Pseudomonas stutzeri nitrite reductase gene abundance in environmental samples measured by real-time PCR

Abstract

We used real-time PCR to quantify the denitrifying nitrite reductase gene (nirS), a functional gene of biogeochemical significance. The assay was tested in vitro and applied to environmental samples. The primer-probe set selected was specific for nirS sequences that corresponded approximately to the Pseudomonas stutzeri species. The assay was linear from 1 to 10(6) gene copies (r2 = 0.999). Variability at low gene concentrations did not allow detection of twofold differences in gene copy number at less than 100 copies. DNA spiking and cell-addition experiments gave predicted results, suggesting that this assay provides an accurate measure of P. stutzeri nirS abundance in environmental samples. Although P. stutzeri abundance was high in lake sediment and groundwater samples, we detected low or no abundance of this species in marine sediment samples from Puget Sound (Wash.) and from the Washington ocean margin. These results suggest that P. stutzeri may not be a dominant marine denitrifier.

FIG. 1

Generation of standard curve. (A) Increase of fluorescence intensity with cycle number for serially diluted P. stutzeri DNA. Symbols, from left to right: ▾, 17.8 ng; ●, 5.9 ng; ▴, 0.59 ng; ⧫, 59 pg; ■, 5.9 pg; ▾, 0.59 pg; , 59 fg; ○, no-template control. C_T, cycle at which the fluorescence intensity crosses an arbitrary threshold value. (B) Standard curve. Values represent means ± 95% confidence interval (n = 3).

FIG. 2

Limit of detection of the P. stutzeri nirS gene using real-time PCR. The denoted volumes of serially diluted P. stutzeri DNA were added to different reaction mixtures. (A) Low concentrations. (B) High concentrations. Values represent means ± 95% confidence interval (n = 3).

FIG. 3

Relationship between C_T and error.

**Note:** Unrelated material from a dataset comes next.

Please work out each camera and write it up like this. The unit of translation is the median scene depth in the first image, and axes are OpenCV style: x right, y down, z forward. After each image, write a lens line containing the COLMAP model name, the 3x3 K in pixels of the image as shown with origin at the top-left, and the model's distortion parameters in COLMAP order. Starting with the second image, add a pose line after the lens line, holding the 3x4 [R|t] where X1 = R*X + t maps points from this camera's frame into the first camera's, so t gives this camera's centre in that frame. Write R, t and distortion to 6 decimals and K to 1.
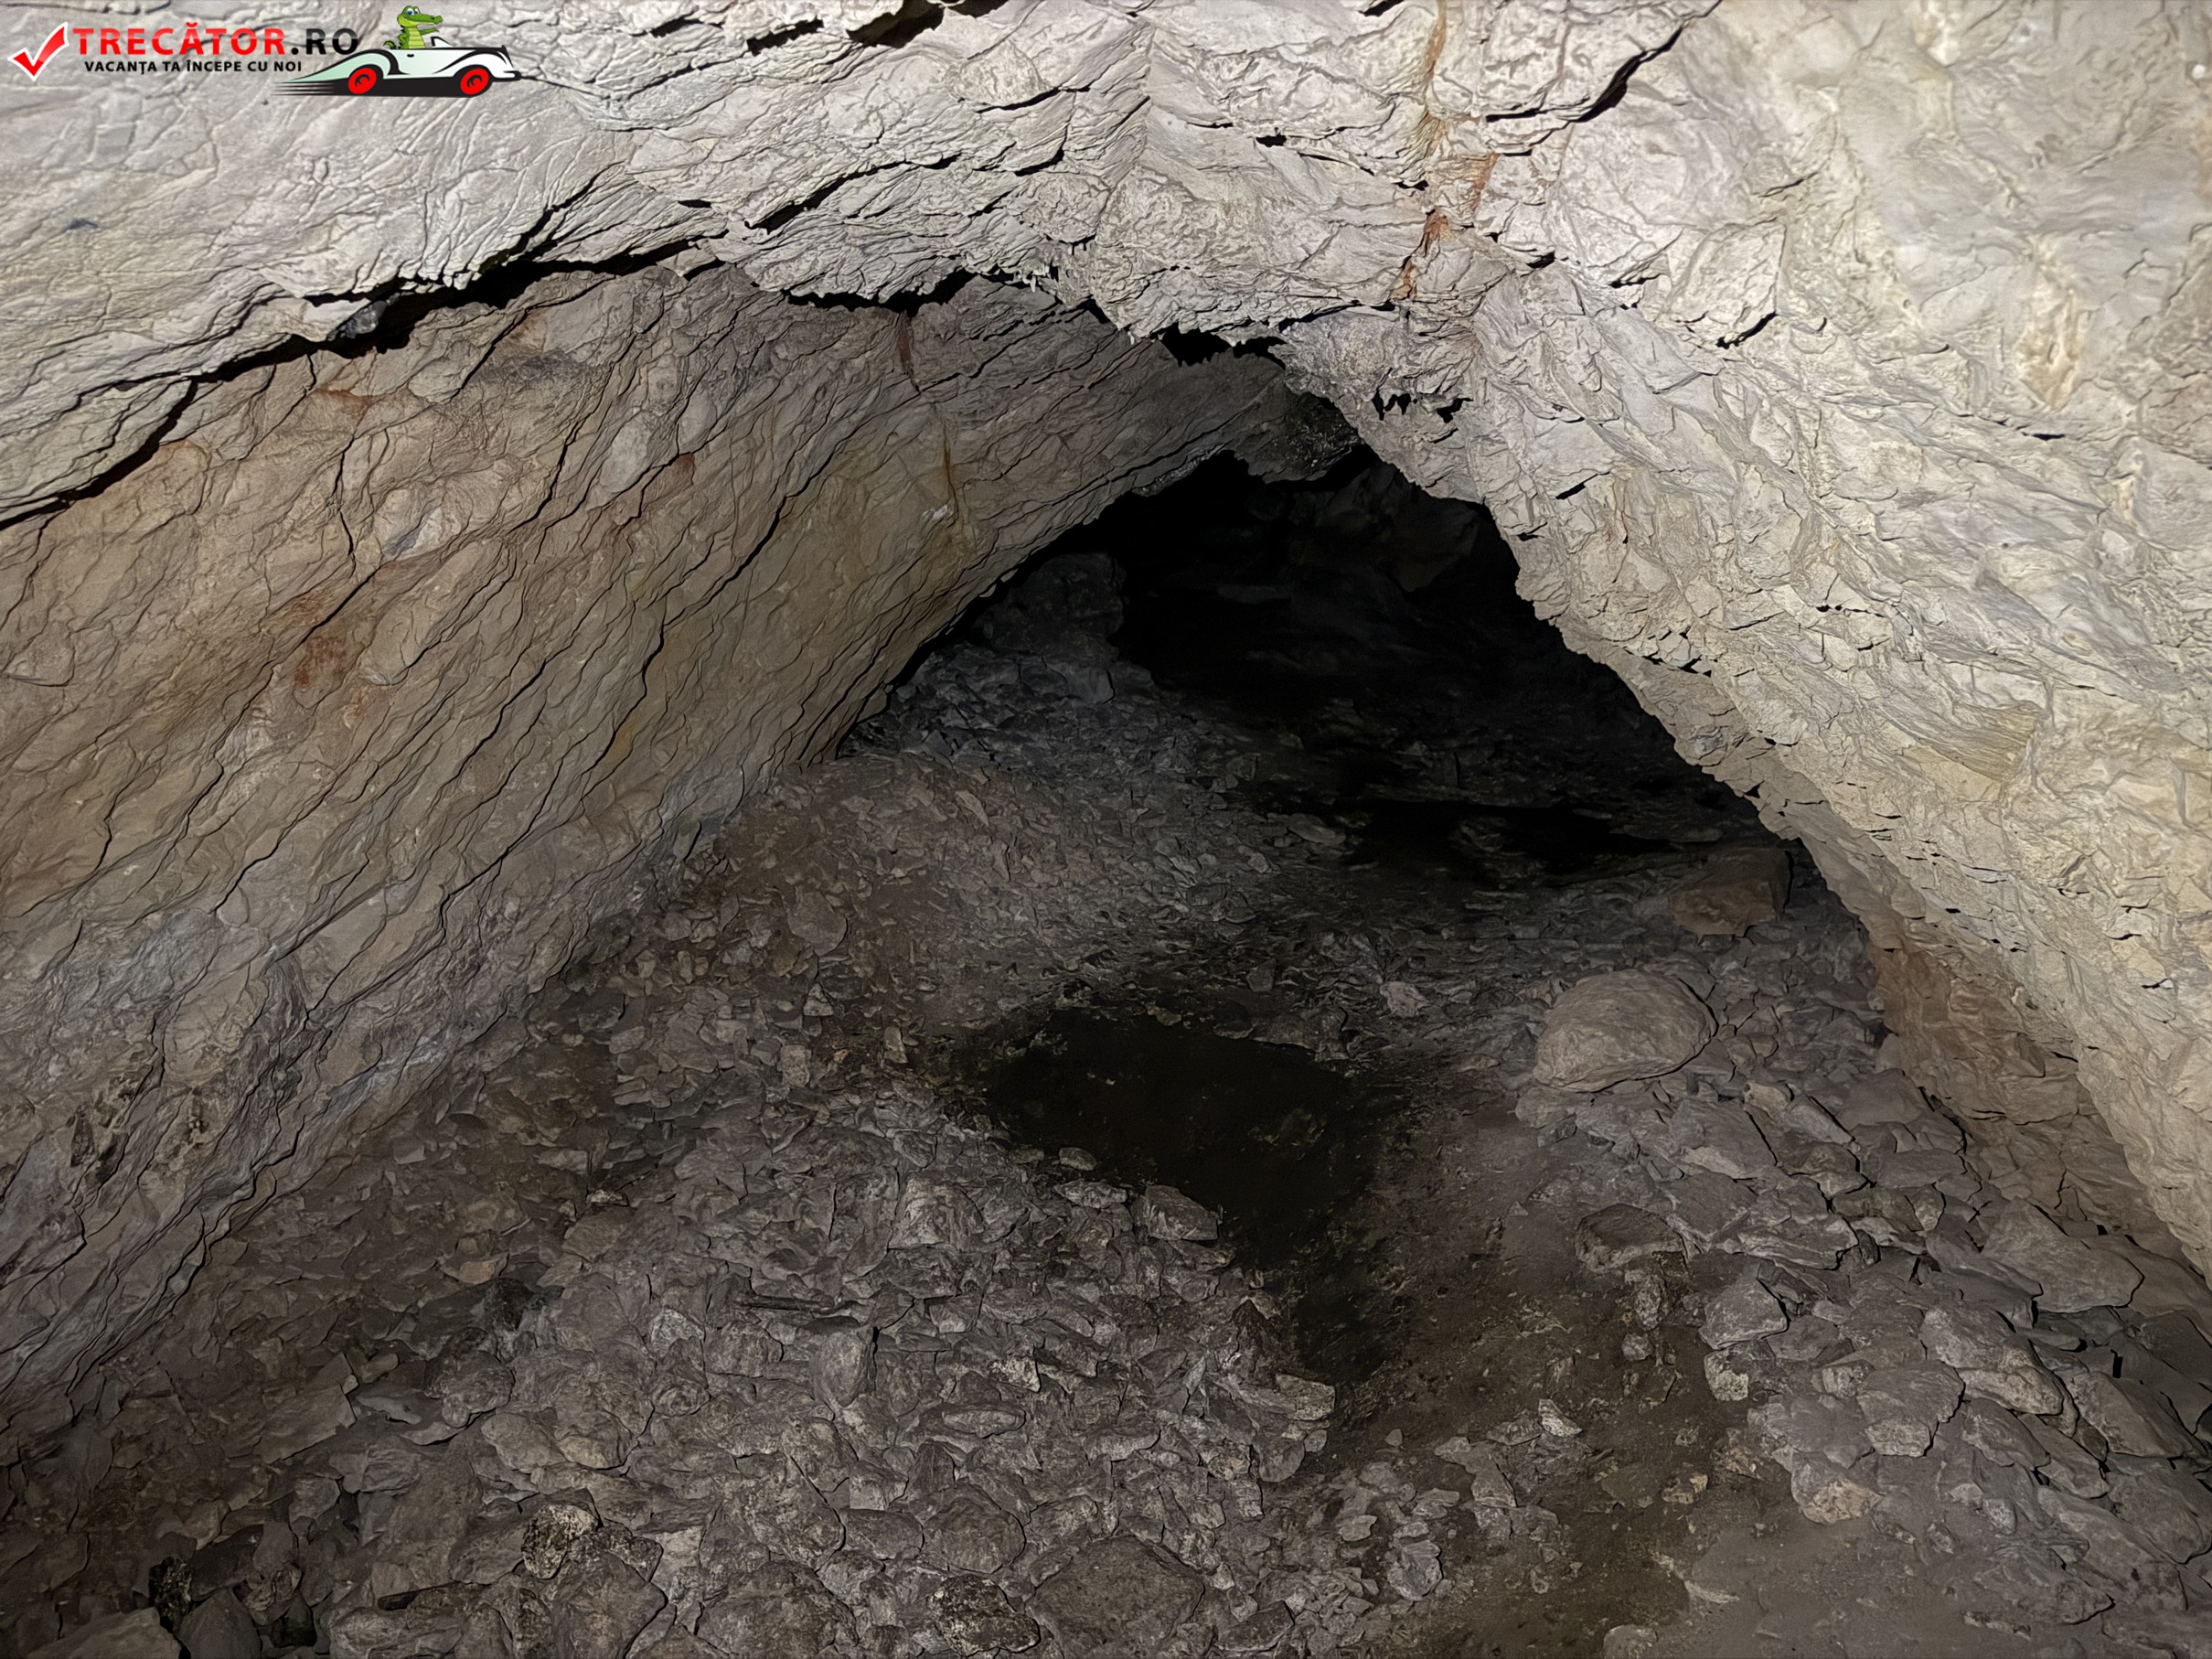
lens RADIAL K [[1542.3, 0, 1110.4], [0, 1542.3, 821.2], [0, 0, 1]] dist [0.042511, -0.056305]
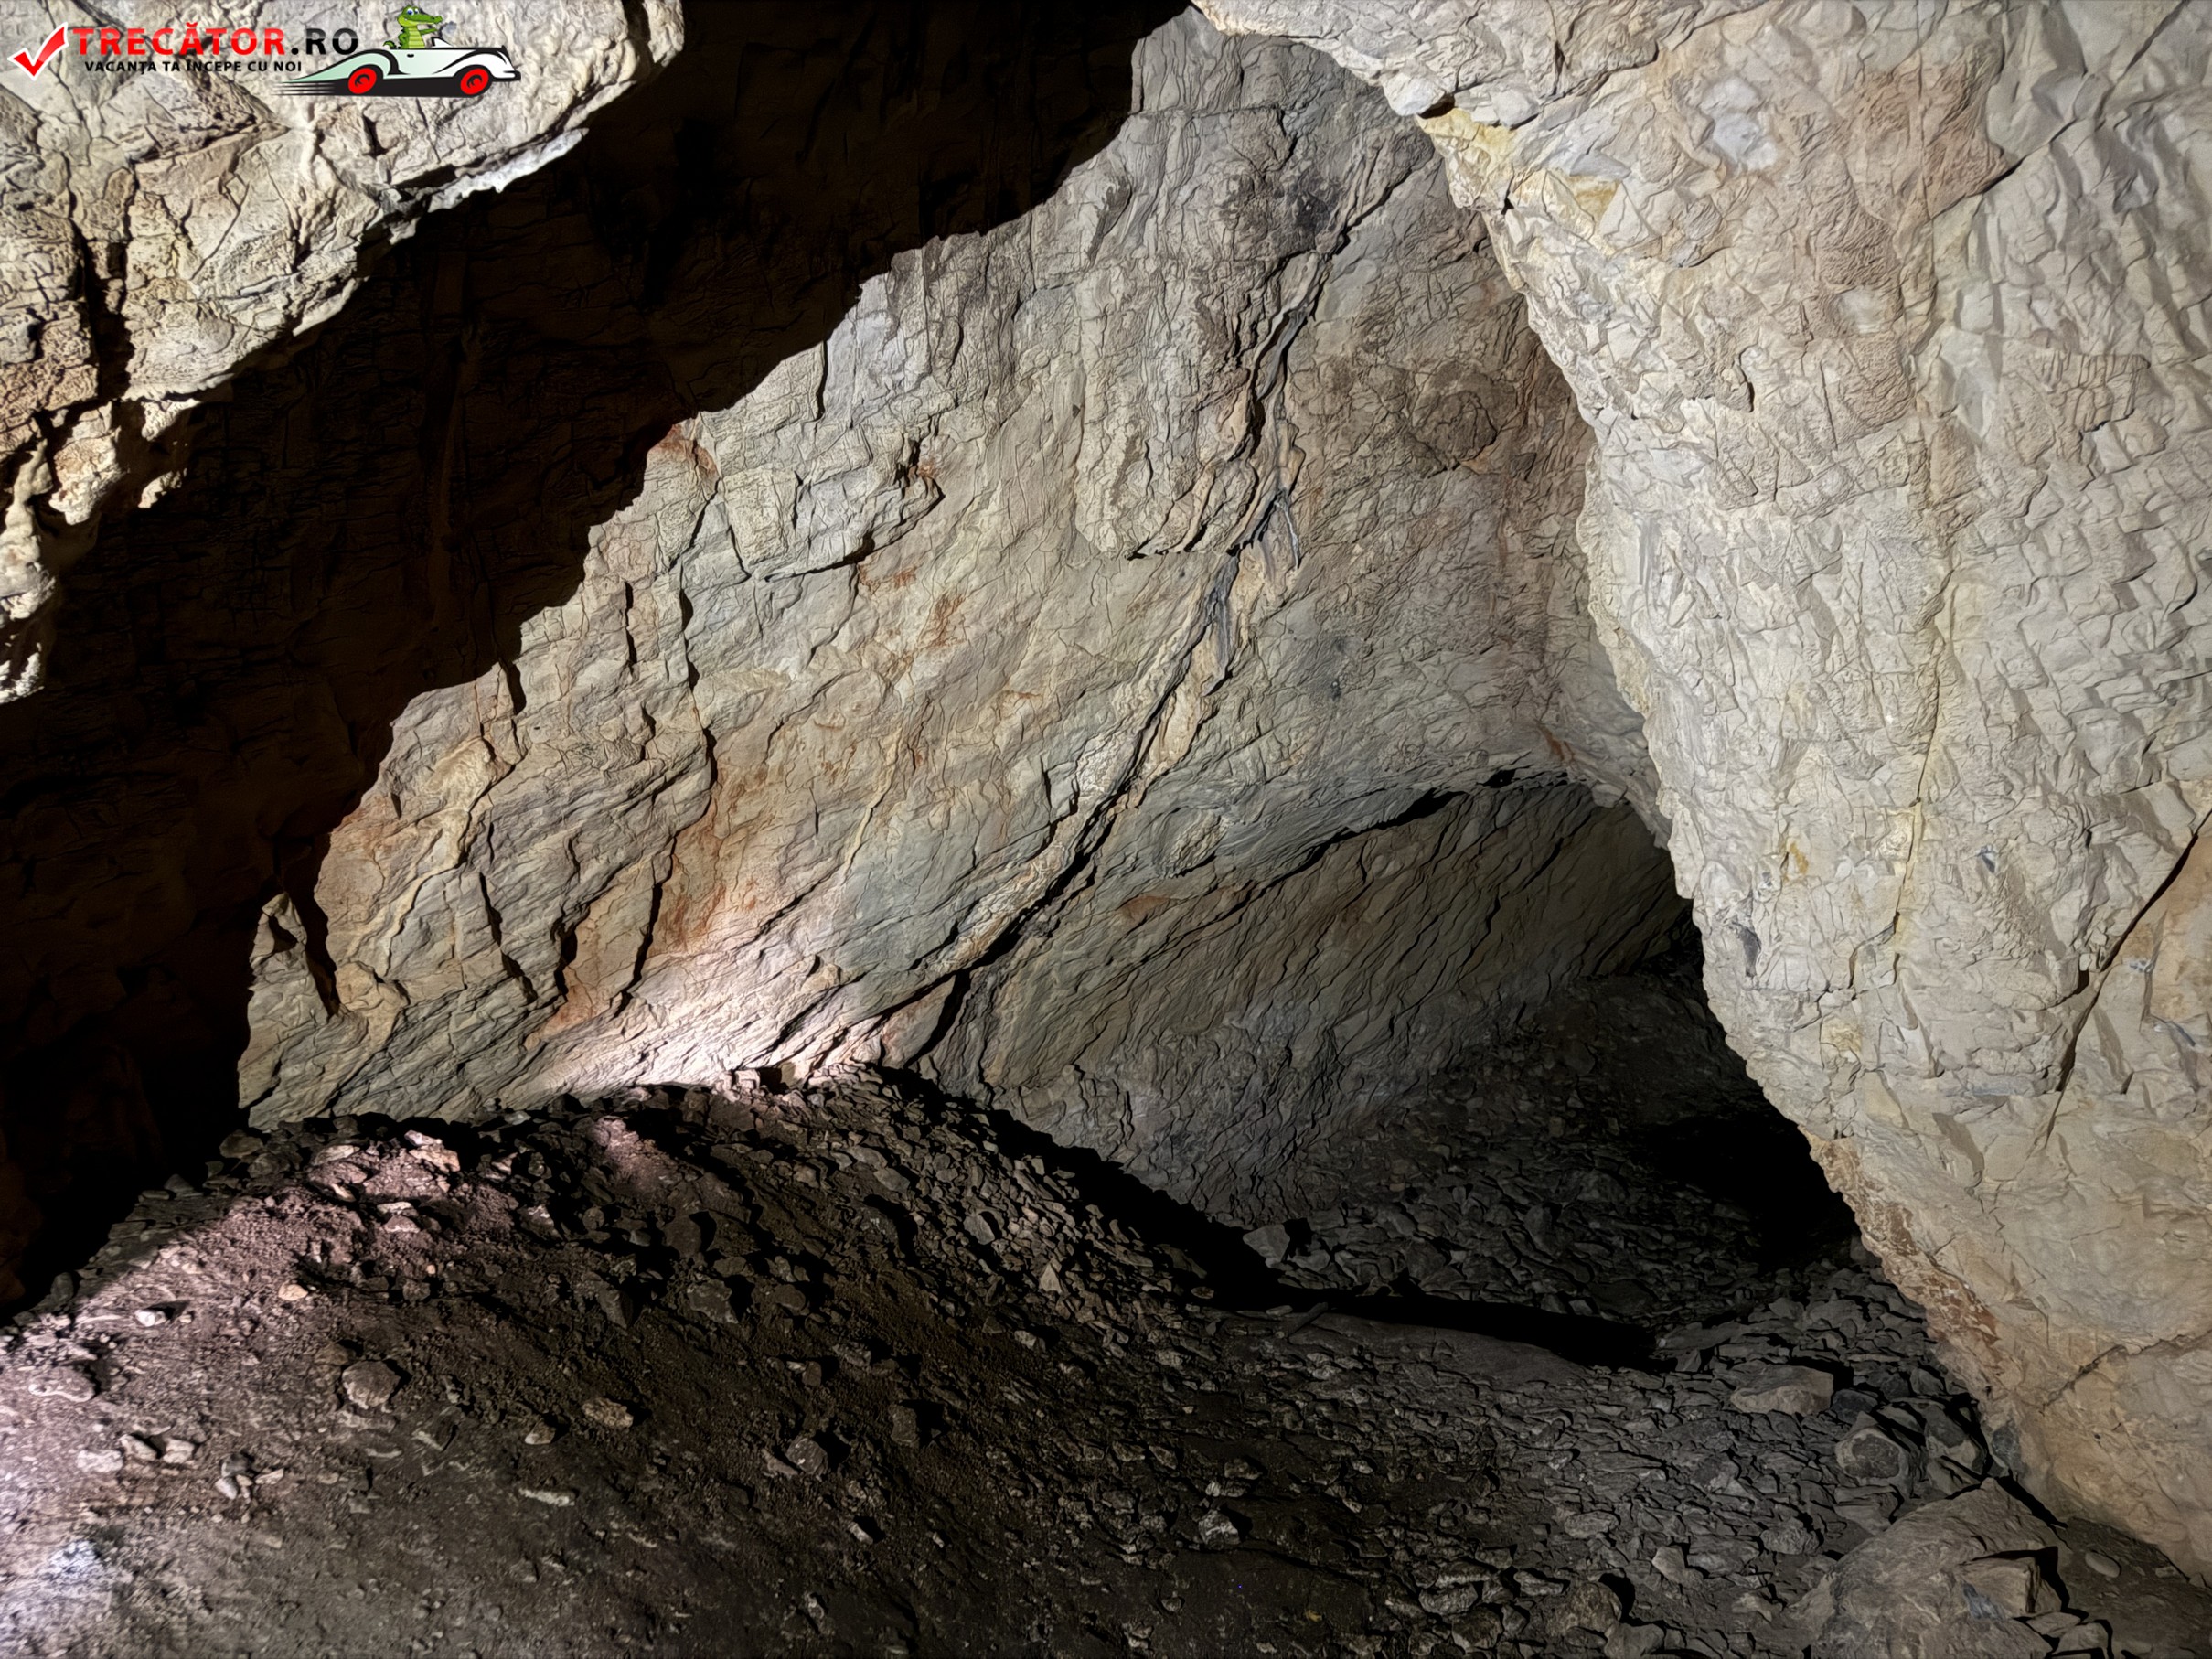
lens RADIAL K [[1542.3, 0, 1110.4], [0, 1542.3, 821.2], [0, 0, 1]] dist [0.042511, -0.056305]
pose [[0.817232, -0.006559, -0.576272, 0.466548], [-0.088750, 0.986575, -0.137090, 0.097542], [0.569434, 0.163178, 0.805678, -0.956232]]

The horizontal line represents the MAE to discriminate between samples containing a twofold difference in P. stutzeri nirS copy number. Values shown represent the means from 14 independent standard curves. The 95% confidence interval is shown as a dashed line.

FIG. 4

Quantification of nirS DNA in artificial mixtures of P. stutzeri KC, P. aeruginosa, and E. coli cells. (A) Comparison between P. stutzeri nirS gene copies per μg of DNA measured values by real-time PCR (gray bars) and calculated values based on cell counts (black bars). (B) Correlation between calculated and measured values (slope = 0.98, r² = 0.992). Error bars represent 95% confidence intervals (n = 3) for both panels.

FIG. 5

Quantification of nirS in KBS soil (●) and Wintergreen Lake sediment (▴) samples spiked with P. stutzeri cells. The line shows the correlation between P. stutzeri nirS gene copies per microgram of DNA measured by real-time PCR and calculated values. Error bars represent 95% confidence intervals (n = 3).

FIG. 6

P. stutzeri nirS copy number measured by real-time PCR without (black bars) and with (gray bars) the addition of 10⁶ P. stutzeri nirS copy numbers to DNA extracted from the following environmental samples: KBS, soil from KBS (Mich.); SCH, groundwater from Schoolcraft bioremediation site (Mich.); SHI, groundwater from Shiprock (N.Mex.); WIN, freshwater sediment from Wintergreen Lake (Mich.); WAS, marine sediment from Washington margin (Wash.); PUG, marine sediment from Puget Sound (Wash.).